Often when you’re travelling, it’s the people that make or break a place. Those you’ll encounter on the beautiful island of Barbados are warm and welcoming, and the man who’s the brains behind Hunte’s Gardens was no exception.
Horticulturalist Anthony Hunte can trace his Bajan ancestors back to the 17th century. His passion for his island home manifests itself in the labour of love that is Hunte’s Gardens, one of the top visitor attractions in Barbados. When Hunte came across the site, he realised he could transform it into a lush and vibrant garden. A landslide had created a sinkhole, and this deep bowl was perfect for his planting plans. It’s a twenty minute, 14km drive north east from the island’s capital of Bridgetown, but a world away.
Under Hunte’s watchful eye, a team of gardeners toiled to create a series of terraces. After two years of hard work, pathways and steps now wind down to dead ends, creating the illusion of a secret garden despite the fact that this is firmly on the beaten tourist trail. Eventually, with some backtracking, those paths lead to the bottom of the garden, where clever planting has again created little private rooms. It’s an inspirational place for a budding gardener, a chance to see how you can take a blank canvas and turn it into something deserving of the word paradise.
At every turn, there’s something else to see. Take your camera; you’ll be snapping away for inspiration. Passion and talent go hand in hand to create one of the most imaginative and delightful gardens you’ll have the pleasure of visiting anywhere in the Caribbean. Visitors are welcome to explore the gardens at their own pace. Stay for an hour, stay all day – however long you think you’ll need, be prepared to be won over the place and stay longer than you intended. This is not a place to be rushed.
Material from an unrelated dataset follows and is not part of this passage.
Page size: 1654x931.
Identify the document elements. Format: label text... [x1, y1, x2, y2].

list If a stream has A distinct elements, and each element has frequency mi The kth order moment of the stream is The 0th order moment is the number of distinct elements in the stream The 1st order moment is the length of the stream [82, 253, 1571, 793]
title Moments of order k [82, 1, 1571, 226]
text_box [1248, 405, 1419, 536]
Ornamental stonework and statuary enhance the planting. An eclectic collection of garden furniture creates hidden nooks where visitors can read a book or chat. Others will simply gaze at the tropical flowers and dense foliage that surrounds them, grateful that it’s not them that’s responsible for dead-heading or weeding. All kinds of tropical plants are here, somewhere. Verdant spikenards and taro contrast with tall palms that sway gently on the breeze. Pops of colour come from purple orchids, delicate water lilies and bold cannas. Local favourites seamlessly mix with imported specimens to great effect.
This is a man who takes his gardening seriously: Hunte’s Gardens supply plants for the prestigious RHS Chelsea Flower Show in London. In 2019, those contributions helped to secure the Barbados Horticultural Society their 20th gold medal in this their 32nd consecutive appearance. Hunte was a founder member of the Barbados Cactus and Succulent Society at its inception in 1961 and has had a finger in all sorts of other horticultural pies. Now in his seventies, he brings experience, enthusiasm and energy to the table.
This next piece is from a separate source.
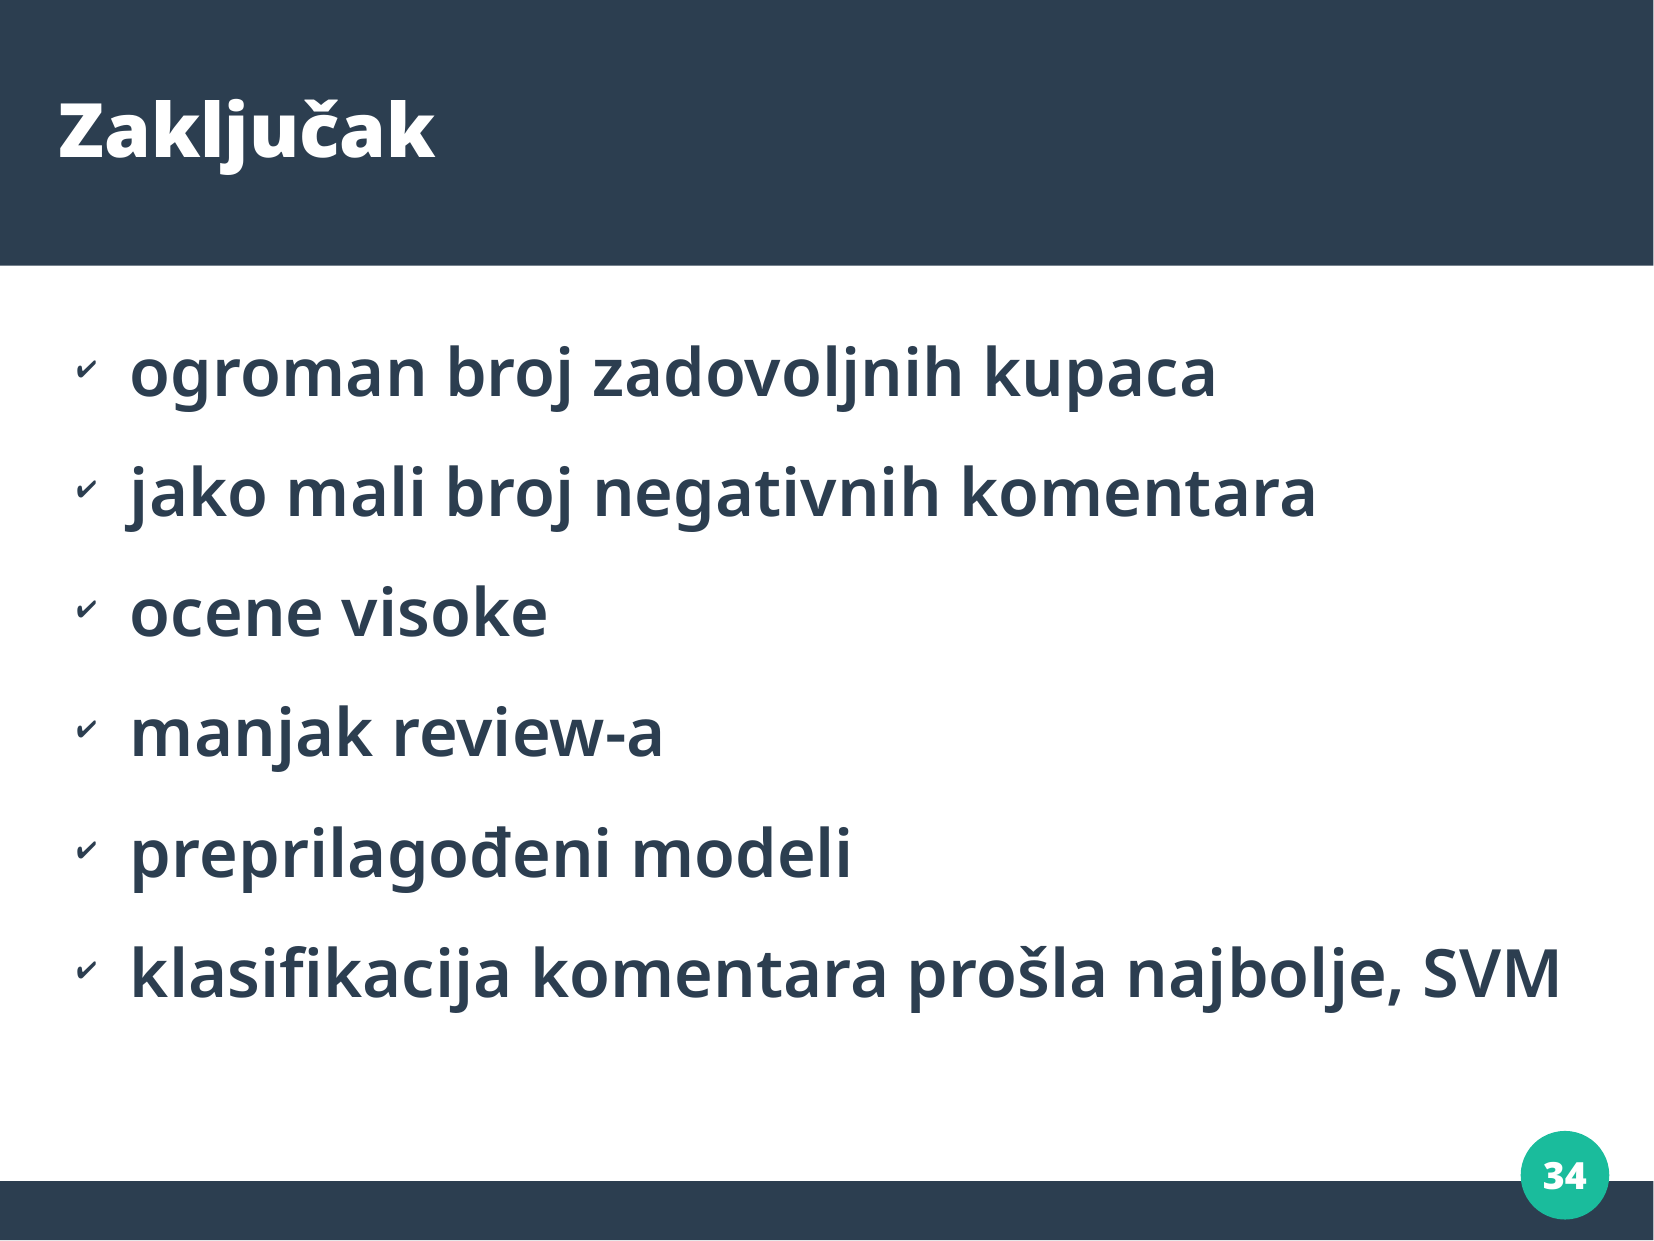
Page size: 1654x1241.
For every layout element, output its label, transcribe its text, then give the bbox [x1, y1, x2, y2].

title Zaključak [59, 49, 1595, 207]
list ogroman broj zadovoljnih kupaca jako mali broj negativnih komentara ocene visoke manjak review-a preprilagođeni modeli klasifikacija komentara prošla najbolje, SVM [59, 324, 1595, 1152]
Hunte likes to welcome guests on the verandah overlooking the gully. Jugs of lemonade, slices of cake and freshly baked cookies are handed round as he touts for feedback, keen to hear what others think of his beloved garden. Playfully competitive, there’s a friendly rivalry between Hunte’s and the other big garden on the island, Iris Bannochie’s Andromeda, now looked after by the Barbados National Trust. But these are two very different gardens, with very different purposes, and with tact and a broad smile, you can confidently tell Hunte that you like both. I did.